Ero amico di Vincenzo Pinneri (Ceu “Galera”), capo dell’omonima banda che tra il 1943 e il 1944 terrorizzò Sant’Eufemia e dintorni e si rese protagonista della faida con la banda Leonello di Sinopoli.
Il Pinneri uscito dal carcere alla fine degli anni Settanta non era il bandito, già fratricida, evaso dal carcere e latitante, che faceva il giro delle campagne per estorcere cibo, denaro e armi. Non era l’ergastolano condannato per una ventina di reati (un altro omicidio, diversi tentati omicidi, estorsioni, violenze), né il leader giovanissimo – ma lui ha sempre negato di essere stato capo di qualcuno: “erano gli altri che mi seguivano anche se non li volevo” – di una banda di sbandati, il cui arresto con tanto di passarella per le vie del paese, ammanettato alla sponda di un carro bestiame, da molti fu salutato come una liberazione.

Il Pinneri che ho conosciuto io era un affettuoso signore anziano che ha sempre vissuto da solo, adorava i bambini e ti metteva in imbarazzo se lo invitavi a pranzo, perché arrivava con due buste stracolme di salumi, formaggio, carne, frutta, biscotti.

Si commuoveva spesso: di fronte alla morte di un giovane; per quel ragazzo che non riusciva a trovare lavoro; per l’altro costretto ad emigrare, cui portava un pacco di roba da mangiare ogni volta che doveva ripartire.

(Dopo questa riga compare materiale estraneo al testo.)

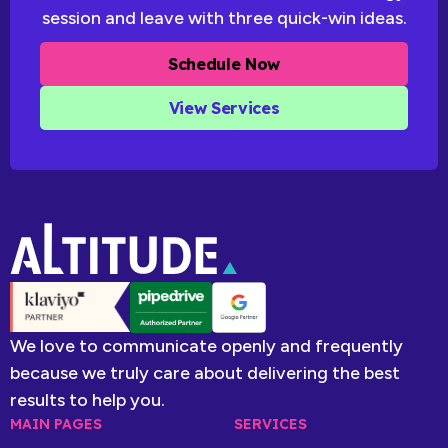
session and leave with three quick-win ideas.
Schedule Now
View Services
We love to communicate openly and frequently
because we truly care about delivering the best
results to help you.
MAIN PAGES
SERVICES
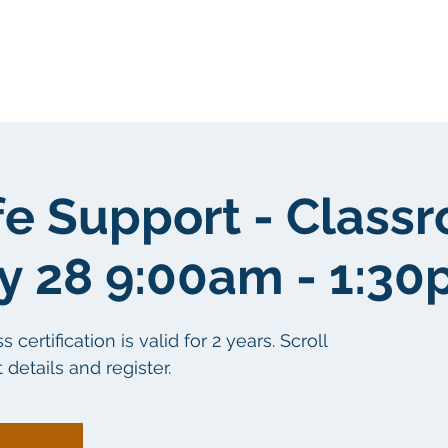
Sobre nosotros
Sobre nosotros
fe Support - Class
y 28 9:00am - 1:3
ertification is valid for 2 years. Scroll
details and register.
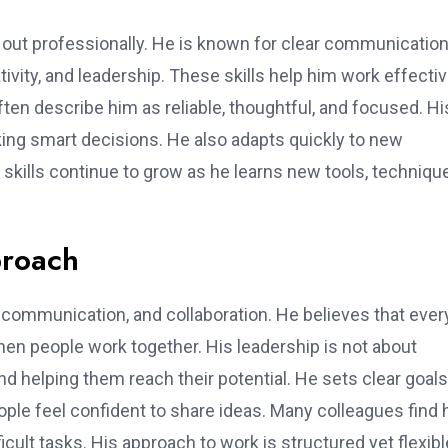
out professionally. He is known for clear communication
tivity, and leadership. These skills help him work effectiv
ten describe him as reliable, thoughtful, and focused. Hi
king smart decisions. He also adapts quickly to new
 skills continue to grow as he learns new tools, techniqu
proach
 communication, and collaboration. He believes that ever
n people work together. His leadership is not about
d helping them reach their potential. He sets clear goals
ople feel confident to share ideas. Many colleagues find
ult tasks. His approach to work is structured yet flexibl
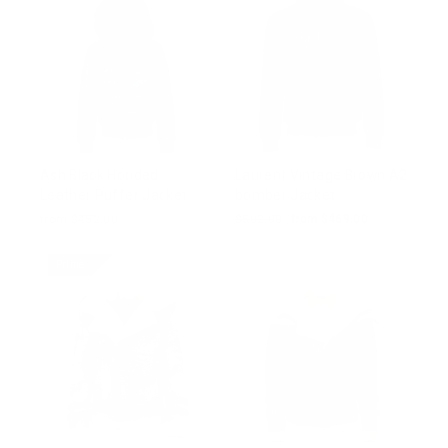
Ash Black Hooded
Laurent Vintage Brown A2
Leather Puffer Jacket
bomber Jacket
from $452.00
Regular
$502.00
Sale
from $469.00
price
price
Prime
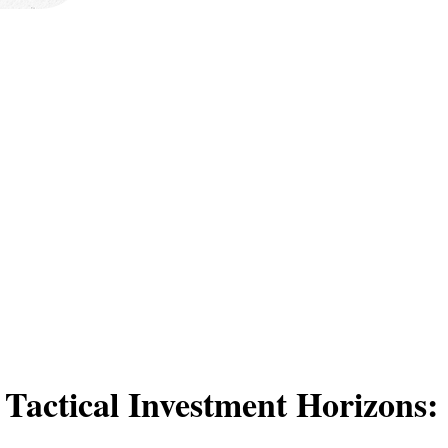
 Tactical Investment Horizons:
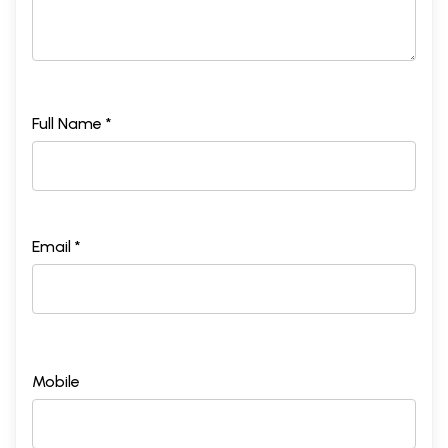
Full Name *
Email *
Mobile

Imbattibile al gioco della dama, si dilettava con le carte: poco a “scopa”, perché troppo forte e senza rivali: ricordava tutte le giocate e sapeva “contare il quarantotto”; di più a “scala quaranta”: ma non con tutti, solo con chi gli stava simpatico. Mai a soldi e sempre “a consumazione”: merendine, caramelle e bibite che puntualmente regalava a qualcuno. Prediligeva le boccette e, dalle bestemmie, anche chi si trovava nel parcheggio, fuori dalla sala biliardi, capiva se avesse vinto o perso.
Stravedeva per me e mi aveva eletto “biografo ufficiale” delle sue gesta. Probabilmente, un giorno lo diventerò, mettendo insieme la lunga e inedita intervista che abbiamo realizzato a più riprese, gli articoli che lo hanno riguardato e che mi ha affidato insieme alle pagine di un suo diario e ad altre autografe, scritte in diversi momenti (l’ultima, due mesi fa, dal letto dell’ospedale), le poche foto che lo ritraggono a Fossombrone, Saluzzo o Pianosa, le carte giudiziarie già fotocopiate e quelle che occorre recuperare.

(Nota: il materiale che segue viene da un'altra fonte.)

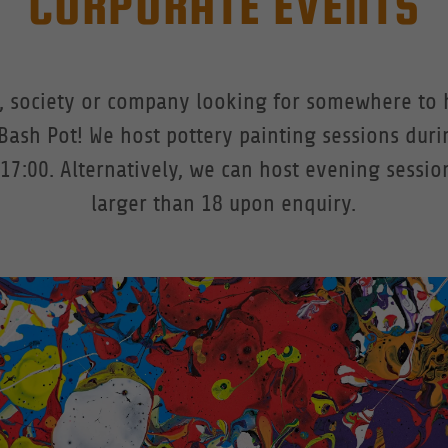
CORPORATE EVENTS
b, society or company looking for somewhere to 
Bash Pot! We host pottery painting sessions duri
17:00. Alternatively, we can host evening sessio
larger than 18 upon enquiry.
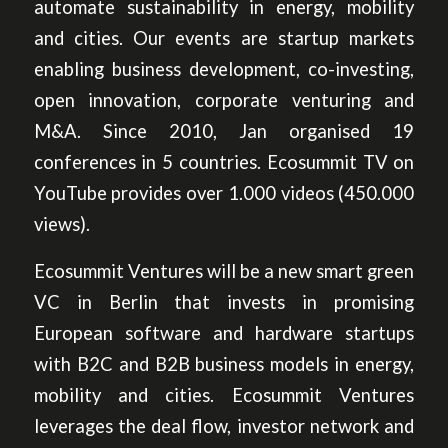
automate sustainability in energy, mobility
and cities. Our events are startup markets
enabling business development, co-investing,
open innovation, corporate venturing and
M&A. Since 2010, Jan organised 19
conferences in 5 countries. Ecosummit TV on
YouTube provides over 1.000 videos (450.000
views).
Ecosummit Ventures will be a new smart green
VC in Berlin that invests in promising
European software and hardware startups
with B2C and B2B business models in energy,
mobility and cities. Ecosummit Ventures
leverages the deal flow, investor network and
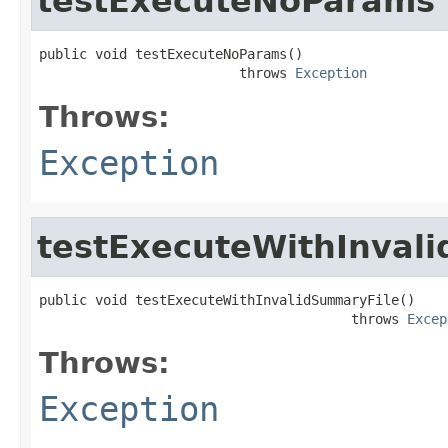
testExecuteNoParams
public void testExecuteNoParams()

                         throws 
Exception
Throws:
Exception
testExecuteWithInval
public void testExecuteWithInvalidSummaryFile()

                                       throws 
Excep
Throws:
Exception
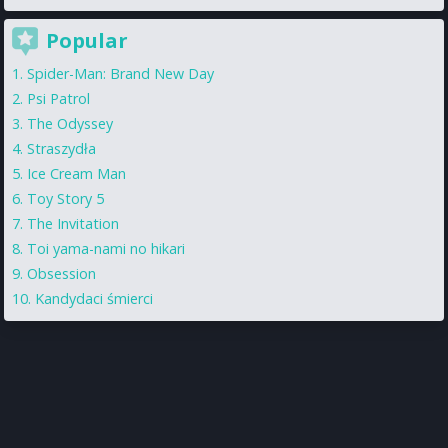
Popular
Spider-Man: Brand New Day
Psi Patrol
The Odyssey
Straszydła
Ice Cream Man
Toy Story 5
The Invitation
Toi yama-nami no hikari
Obsession
Kandydaci śmierci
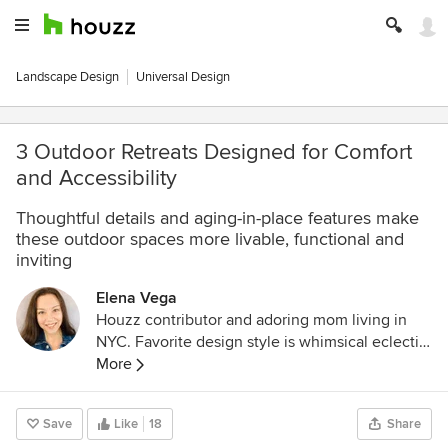
Landscape Design
Universal Design
3 Outdoor Retreats Designed for Comfort
and Accessibility
Thoughtful details and aging-in-place features make
these outdoor spaces more livable, functional and
inviting
Elena Vega
Houzz contributor and adoring mom living in
NYC. Favorite design style is whimsical eclectic,
and I love a good DIY project!
More
Save
Like
18
Share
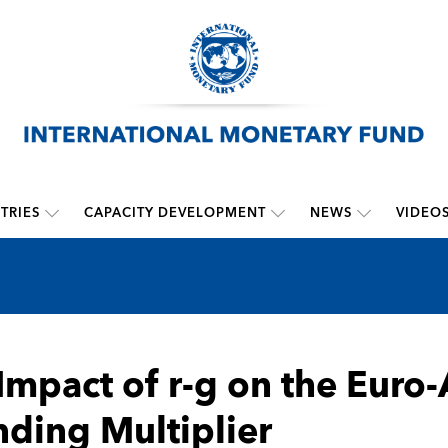
TRIES
CAPACITY DEVELOPMENT
NEWS
VIDEO
Impact of r-g on the Eur
ding Multiplier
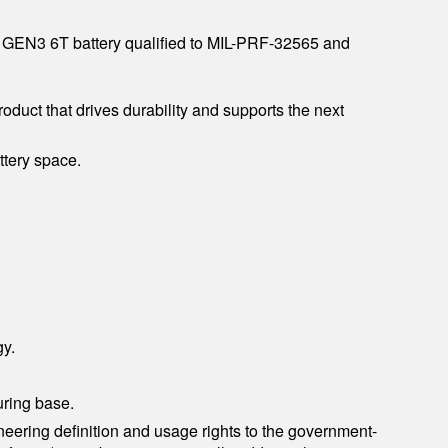
he GEN3 6T battery qualified to MIL-PRF-32565 and
roduct that drives durability and supports the next
ttery space.
gy.
.
uring base.
eering definition and usage rights to the government-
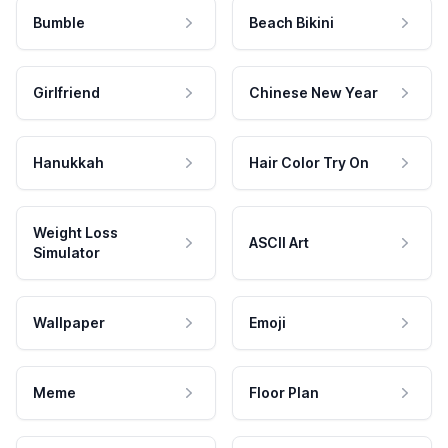
Bumble
Beach Bikini
Girlfriend
Chinese New Year
Hanukkah
Hair Color Try On
Weight Loss
ASCII Art
Simulator
Wallpaper
Emoji
Meme
Floor Plan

Il Pinneri che ho conosciuto io era anche, però, l’uomo pronto a sparare e uccidere nuovamente, ai primi anni Ottanta, davanti al bar, se non ci fosse stato il tempestivo intervento di un avventore, che prima con coraggio gli bloccò la mano armata e poi riuscì a calmarlo e a farlo desistere dall’insano proposito. Era l’ultraottantenne vittima del furto della sua inseparabile “Ape 50”, il quale, costretto a presentare denuncia, all’esterrefatto maresciallo che gli chiedeva se nutrisse qualche sospetto rispose: “E secundu vui, se sapiva cu fu, veniva a caserma?”.

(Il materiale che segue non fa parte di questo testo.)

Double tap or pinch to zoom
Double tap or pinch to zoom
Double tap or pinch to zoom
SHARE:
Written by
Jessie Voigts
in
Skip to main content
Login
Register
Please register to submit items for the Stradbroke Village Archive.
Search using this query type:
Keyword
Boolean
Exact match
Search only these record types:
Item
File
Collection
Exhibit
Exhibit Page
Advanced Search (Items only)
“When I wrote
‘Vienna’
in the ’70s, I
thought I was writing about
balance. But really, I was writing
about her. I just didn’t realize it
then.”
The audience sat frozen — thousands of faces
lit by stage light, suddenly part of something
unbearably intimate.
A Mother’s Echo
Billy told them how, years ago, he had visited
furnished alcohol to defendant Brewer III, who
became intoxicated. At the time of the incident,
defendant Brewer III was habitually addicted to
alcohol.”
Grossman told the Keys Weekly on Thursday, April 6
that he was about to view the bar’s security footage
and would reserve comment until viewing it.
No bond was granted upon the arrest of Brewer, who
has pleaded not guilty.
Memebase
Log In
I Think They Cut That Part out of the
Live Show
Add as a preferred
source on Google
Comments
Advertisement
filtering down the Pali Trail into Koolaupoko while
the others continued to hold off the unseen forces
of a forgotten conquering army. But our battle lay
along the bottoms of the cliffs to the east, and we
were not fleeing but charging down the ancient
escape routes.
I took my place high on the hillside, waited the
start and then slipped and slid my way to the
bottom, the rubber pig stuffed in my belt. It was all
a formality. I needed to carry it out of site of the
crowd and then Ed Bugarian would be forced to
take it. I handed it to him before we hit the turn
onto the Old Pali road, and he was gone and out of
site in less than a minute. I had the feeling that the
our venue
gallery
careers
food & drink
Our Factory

Qualche giorno fa mi è stato chiesto come mai non gli avessi ancora dedicato un articolo. Ecco, ho il sospetto che molti, soprattutto tra i giovani, siano affascinati dal Pinneri bandito e “giustiziere”, un po’ come avviene con quelle fiction televisive che trasformano in eroi certi personaggi negativi. Io ritengo che sia giusto ricordare con affetto il Pinneri che in tanti abbiamo conosciuto come persona a suo modo dolce, sensibile, premurosa e, se vogliamo, perseguitata da antichi fantasmi e da un “ruolo” sopravvissuto allo scorrere del tempo. Andrebbe invece consegnato alla dimensione storica e sociologica il mito del Pinneri impavido e violento, grilletto facile e bombe a mano sempre in tasca nel contesto sociale caotico del dopo 8 settembre, protagonista di un incredibile assalto alla caserma dei carabinieri e, nell’immaginario collettivo, ancora assiso dietro a un treppiedi all’ingresso del paese, pronto ad accogliere a sventagliate l’arrivo del questore di Reggio Calabria.